Судя по кровавому блеску, появлявшемуся в его зрачках, по дрожанию руки, по нервным сокращениям всех мышц и по внезапно вздувшейся большой вене, которая пересекала его лоб, в душе Катилины происходила страшная борьба и в мозгу роились грозные замыслы.
— О чем ты думаешь, Катилина? Что тебя так сильно огорчает? — спросил, наконец, Требоний, услышав его вздох, похожий на рычанье.
— Я думал, — ответил Катилина, — что в том году, когда было налито в кувшин это фалернское вино, был предательски убит в портике своего дома трибун Ливии Друз, подобно тому, как за немного лет до этого был убит трибун Луций Апулей Сатурнин, как еще ранее были зверски зарезаны Тиберий и Кай Гракхи — две величайших души, которые были украшением нашей родины.

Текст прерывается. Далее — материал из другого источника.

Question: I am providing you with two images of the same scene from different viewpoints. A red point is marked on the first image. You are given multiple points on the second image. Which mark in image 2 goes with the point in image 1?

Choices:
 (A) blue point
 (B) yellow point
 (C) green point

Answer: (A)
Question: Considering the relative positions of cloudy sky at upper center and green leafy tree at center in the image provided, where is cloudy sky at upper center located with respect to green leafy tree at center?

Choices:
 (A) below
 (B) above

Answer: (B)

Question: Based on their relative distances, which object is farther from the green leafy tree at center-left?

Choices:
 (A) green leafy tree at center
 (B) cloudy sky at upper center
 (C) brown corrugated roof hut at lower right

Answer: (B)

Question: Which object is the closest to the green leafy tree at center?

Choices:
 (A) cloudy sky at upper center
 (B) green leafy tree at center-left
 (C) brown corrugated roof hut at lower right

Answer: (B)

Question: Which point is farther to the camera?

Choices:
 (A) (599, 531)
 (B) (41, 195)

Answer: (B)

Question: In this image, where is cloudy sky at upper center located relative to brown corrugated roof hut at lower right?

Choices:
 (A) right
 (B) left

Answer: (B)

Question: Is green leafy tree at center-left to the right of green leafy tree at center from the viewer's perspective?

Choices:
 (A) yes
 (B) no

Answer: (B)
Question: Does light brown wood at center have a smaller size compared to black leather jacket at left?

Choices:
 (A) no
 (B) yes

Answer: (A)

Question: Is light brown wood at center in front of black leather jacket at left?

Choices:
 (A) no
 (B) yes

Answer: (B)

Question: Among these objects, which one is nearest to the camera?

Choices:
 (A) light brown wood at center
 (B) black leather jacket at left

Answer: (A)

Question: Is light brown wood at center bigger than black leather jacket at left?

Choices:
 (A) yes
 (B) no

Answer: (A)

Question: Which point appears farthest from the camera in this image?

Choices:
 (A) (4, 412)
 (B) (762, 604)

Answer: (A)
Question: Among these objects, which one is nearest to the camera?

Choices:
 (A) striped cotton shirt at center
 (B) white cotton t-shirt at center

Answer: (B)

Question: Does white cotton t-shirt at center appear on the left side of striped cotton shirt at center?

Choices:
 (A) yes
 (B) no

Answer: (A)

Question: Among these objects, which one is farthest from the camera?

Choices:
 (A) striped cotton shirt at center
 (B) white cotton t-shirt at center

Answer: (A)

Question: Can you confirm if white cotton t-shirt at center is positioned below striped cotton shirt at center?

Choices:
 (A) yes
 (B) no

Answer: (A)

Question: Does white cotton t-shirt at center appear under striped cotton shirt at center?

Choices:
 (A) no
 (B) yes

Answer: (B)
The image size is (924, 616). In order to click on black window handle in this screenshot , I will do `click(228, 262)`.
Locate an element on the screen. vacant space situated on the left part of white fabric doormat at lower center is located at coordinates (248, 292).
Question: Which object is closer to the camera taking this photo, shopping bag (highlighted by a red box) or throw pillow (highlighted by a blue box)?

И всякий раз за одно и то же дело — за дело неимущих и угнетенных, и всякий раз одной и той же преступной рукой — рукой бесчестных аристократов.
И после минуты раздумья он воскликнул:
— И неужели написано в заветах великих богов, что угнетаемые никогда не получат покоя, что неимущие никогда не получат хлеба, что человечество всегда будет разделено на два лагеря — волков и ягнят, пожирающих и пожираемых?..
— Нет! Клянусь всеми богами Олимпа! — закричал могучим голосом Спартак, ударив кулаком по столу.
В то время, как происходил этот разговор, в передней комнате шум и крики все усиливались, соответственно количеству вина, которое было поглощено находившимися в ней пьяницами:
Вдруг Катилина и его сотрапезники услышали крики:
— А, Родопея! Родопея!
При этом имени Спартак вздрогнул всем телом. Оно напомнило ему родную Фракию, горы, его дом, его семью. Несчастный! Сколько разрушенного счастья! Сколько сладких и печальных воспоминаний!
— Добро пожаловать, добро пожаловать, прекрасная Родопея! — кричали разом десятка два пьяниц.
Родопея была красивая девушка двадцати двух лет, высокая и стройная, с чистым лицом, правильными чертами, с очень длинными белокурыми волосами, с живыми и выразительными голубыми глазами. Она была одета в синюю тунику, украшенную серебряными каемками; на руках ее были серебряные браслеты, а вокруг головы синяя лента из шерсти. По всему ее виду можно было догадаться, что она не римлянка, а рабыня низшего сорта. Легко можно было понять, какую злосчастную жизнь она принуждена была вести.